Chemin de salut
Il a forcé sa clôture comme celle d’un jardin, il a détruit son lieu de rencontre. (Lamentations 2, 6)
Les arts et la culture, la littérature et la poésie servent entre autres à exorciser, par la dramaturgie, les malheurs de l’histoire et de l’âme humaine. L’œuvre d’art sert ainsi parfois de thérapie.
Le livre des Lamentations, comme son nom l’indique, est un recueil de cinq poèmes de complainte et de deuil. Le travail du poète se fait exercice spirituel et transcende les évènements tragiques qui se déroulent sous ses yeux.
Le poète interprète donc la chute de Jérusalem et la destruction du Temple par l’armée babylonienne comme une action du Seigneur. « Il a forcé… » « Il a détruit… » Voir ainsi Dieu à l’œuvre sous les traits du destructeur peut paraître hasardeux, voire choquant. Comment Dieu pourrait-il soutenir l’effort d’un ennemi et orchestrer la calamité qui frappe ?
En discernant le bras du Seigneur, Jérémie dépasse la révolte et le désespoir. Il invite aussi ses lecteurs à revenir au cœur de leur foi au « Dieu Un ». Son processus le pousse ainsi à l’introspection et à l’examen des responsabilités de son peuple. Devant le désastre, il a le courage de ne pas se voir comme une victime. « Réfléchissons à nos voies, examinons-les à fond »[1] appelle-t-il.

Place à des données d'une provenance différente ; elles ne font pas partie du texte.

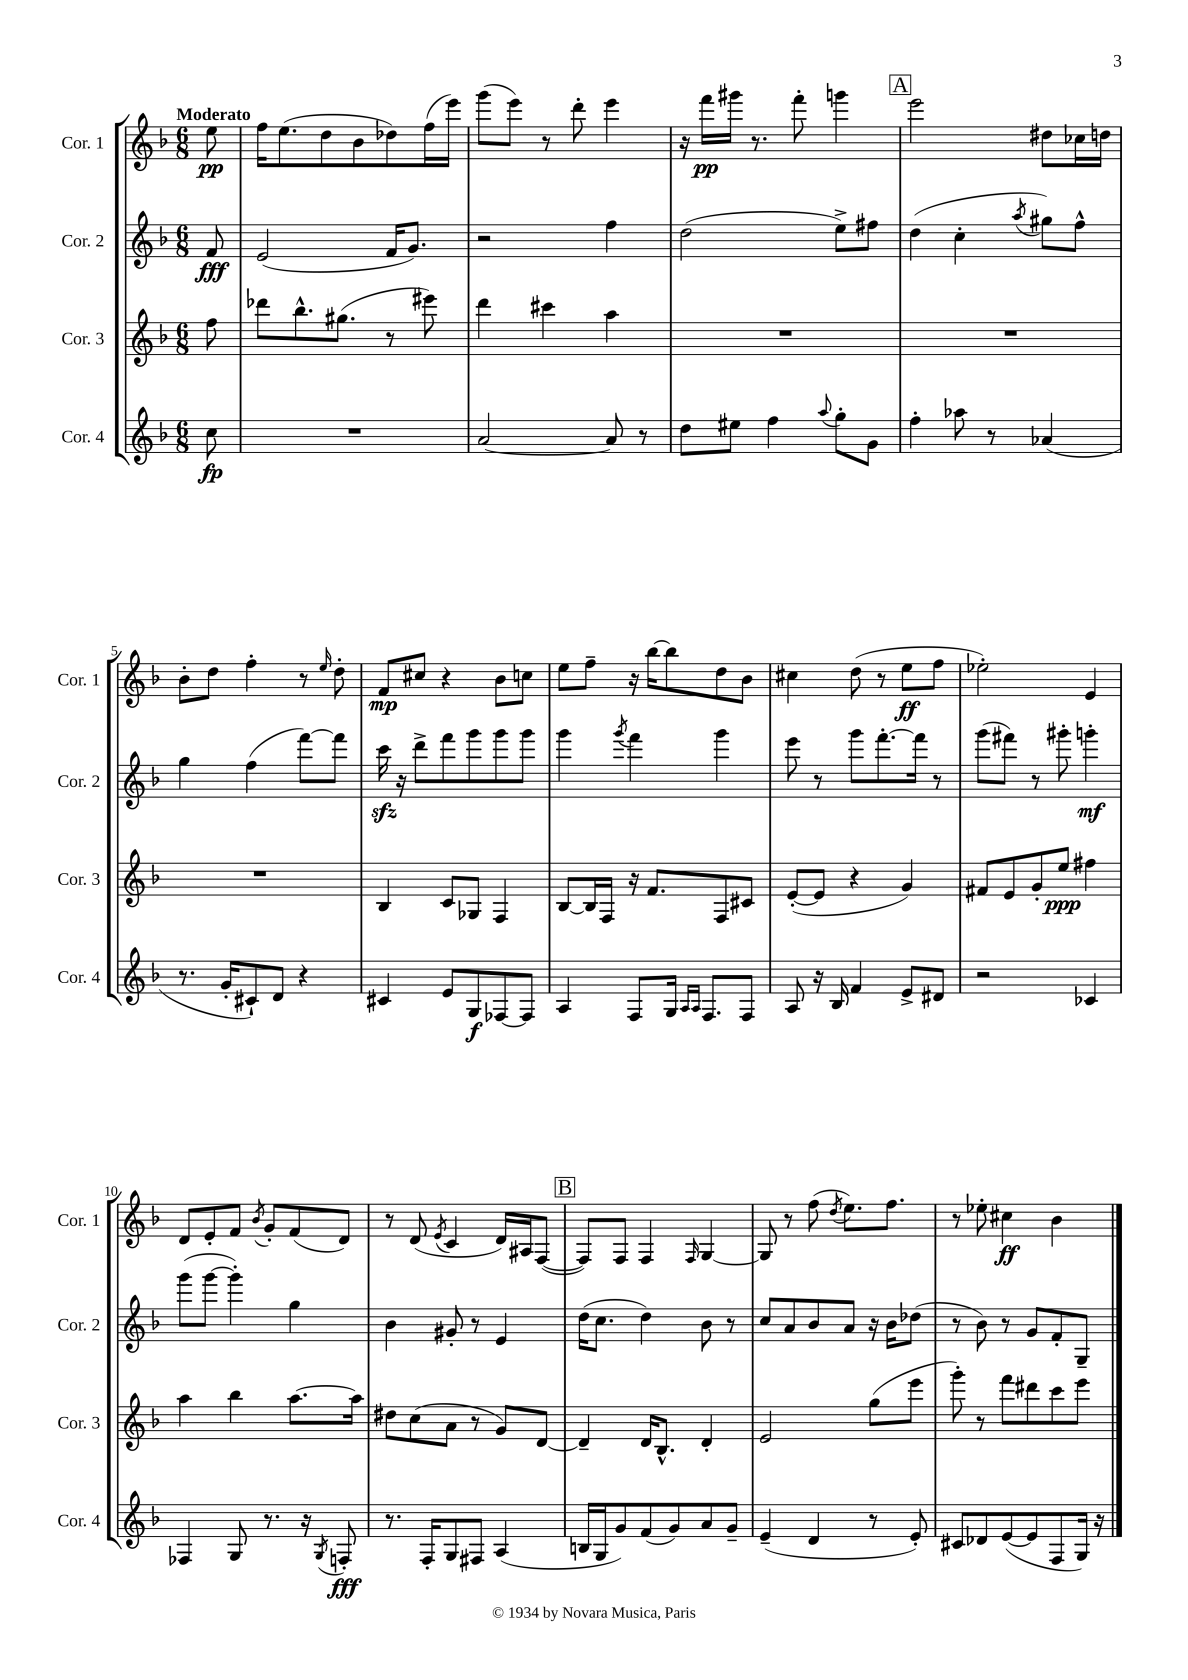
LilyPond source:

<<
\new StaffGroup <<
\new Staff = "s0" \with { instrumentName = "Cor. 1" shortInstrumentName = "Cor. 1" } {
    \clef treble \key f \major \numericTimeSignature \time 6/8 \partial 8 \tempo "Moderato"
    \autoBeamOff e''8\pp |
    f''16[ e''8.( d''8 bes'8 des''8) f''16( e'''16]) |
    g'''8[( e'''8]) r8 d'''8-. e'''4 |
    r16 f'''16[\pp gis'''16] r8. f'''8-. g'''4 |
    \mark \markup { \box "A" } e'''2 dis''8[ ces''16 d''16] |
    bes'8[-. d''8] f''4-. r8 \grace { e''16 } d''8-. |
    f'8[\mp cis''8] r4 bes'8[ c''8] |
    e''8[ f''8]-- r16 bes''16[~ bes''8 d''8 bes'8] |
    cis''4 d''8( r8 e''8[\ff f''8] |
    ees''2-.) e'4 |
    d'8[ e'8-. f'8] \acciaccatura { bes'8 } g'8[-. f'8( d'8]) |
    r8 d'8( \acciaccatura { e'8 } c'4 d'16[) ais16 f8]~( |
    \mark \markup { \box "B" } f8[) f8] f4 \grace { f16 } g4~ |
    g8 r8 f''8( \acciaccatura { d''8 } e''8.[) f''8.] |
    r8 ees''8-. cis''4\ff bes'4 \bar "|." |
}
\new Staff = "s1" \with { instrumentName = "Cor. 2" shortInstrumentName = "Cor. 2" } {
    \clef treble \key f \major \numericTimeSignature \time 6/8 \partial 8
    \autoBeamOff f'8\fff |
    e'2( f'16[ g'8.]) |
    r2 f''4 |
    d''2( e''8[->) fis''8] |
    \mark \markup { \box "A" } d''4( c''4-. \acciaccatura { a''8 } gis''8[) f''8]-^ |
    g''4 f''4( f'''8[~) f'''8] |
    c'''16\sfz r16 d'''8[-> f'''8 g'''8 g'''8 g'''8] |
    g'''4 \acciaccatura { g'''8 } f'''4 g'''4 |
    e'''8 r8 g'''8[ f'''8.~-. f'''16] r8 |
    g'''8[( fis'''8]) r8 gis'''8-. g'''4-.\mf |
    g'''8[( g'''8]~ g'''4-.) g''4 |
    bes'4 gis'8-. r8 e'4 |
    \mark \markup { \box "B" } d''16[( c''8.] d''4) bes'8 r8 |
    c''8[ a'8 bes'8 a'8] r16 bes'16[ des''8]( |
    r8 bes'8) r8 g'8[ f'8-. g8]-- \bar "|." |
}
\new Staff = "s2" \with { instrumentName = "Cor. 3" shortInstrumentName = "Cor. 3" } {
    \clef treble \key f \major \numericTimeSignature \time 6/8 \partial 8
    \autoBeamOff f''8 |
    des'''8[ bes''8.-^ gis''8.]( r8 eis'''8) |
    d'''4 cis'''4 a''4 |
    R2. |
    \mark \markup { \box "A" } R2. |
    R2. |
    bes4 c'8[ ges8] f4 |
    bes8[~ bes16 f16] r16 f'8.[ f8 cis'8] |
    e'8[~-.( e'8] r4 g'4) |
    fis'8[ e'8 g'8-. e''8]\ppp fis''4 |
    a''4 bes''4 a''8.[~ a''16] |
    dis''8[ c''8( a'8] r8 g'8[) d'8]~ |
    \mark \markup { \box "B" } d'4-- d'16[ bes8.]-^ d'4-. |
    e'2 g''8[( e'''8] |
    g'''8-.) r8 f'''8[ dis'''8 c'''8 e'''8] \bar "|." |
}
\new Staff = "s3" \with { instrumentName = "Cor. 4" shortInstrumentName = "Cor. 4" } {
    \clef treble \key f \major \numericTimeSignature \time 6/8 \partial 8
    \autoBeamOff c''8\fp |
    R2. |
    a'2~ a'8 r8 |
    d''8[ eis''8] f''4 \appoggiatura { a''8 } g''8[-. g'8] |
    \mark \markup { \box "A" } f''4-. aes''8 r8 aes'4( |
    r8. g'16[-. cis'8-!) d'8] r4 |
    cis'4 e'8[ g8\f fes8~ fes8] |
    a4 f8[ g16] \grace { a16[ a16] } f8.[ f8] |
    a8 r16 bes16 f'4 e'8[-> dis'8] |
    r2 ces'4 |
    fes4 g8 r8. r16 \acciaccatura { g8 } f8-.\fff |
    r8. f16[-. g8 fis8] a4( |
    \mark \markup { \box "B" } b16[ g16 g'8) f'8( g'8) a'8 g'8]-- |
    e'4--( d'4 r8 e'8-.) |
    cis'8[ des'8 e'8~( e'8 f8 g16]) r16 \bar "|." |
}
>>
>>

Car l’exercice du poète l’a mené au cœur de son être : « Voici à quoi je réfléchis, voici pourquoi j’attends : C’est que la fidélité du Seigneur n’est pas épuisée, que sa compassion n’est pas à son terme ; elle se renouvelle chaque matin. Grande est ta constance ! »[2] La découverte au plus profond de l’être d’une Présence constante à laquelle on peut exprimer sa peine et sa plainte, ouvre sur une Rencontre d’où peut renaître la confiance. « Tu m’as entendu. »[3]
Le retour à Dieu, l’Unique, est toujours chemin de salut.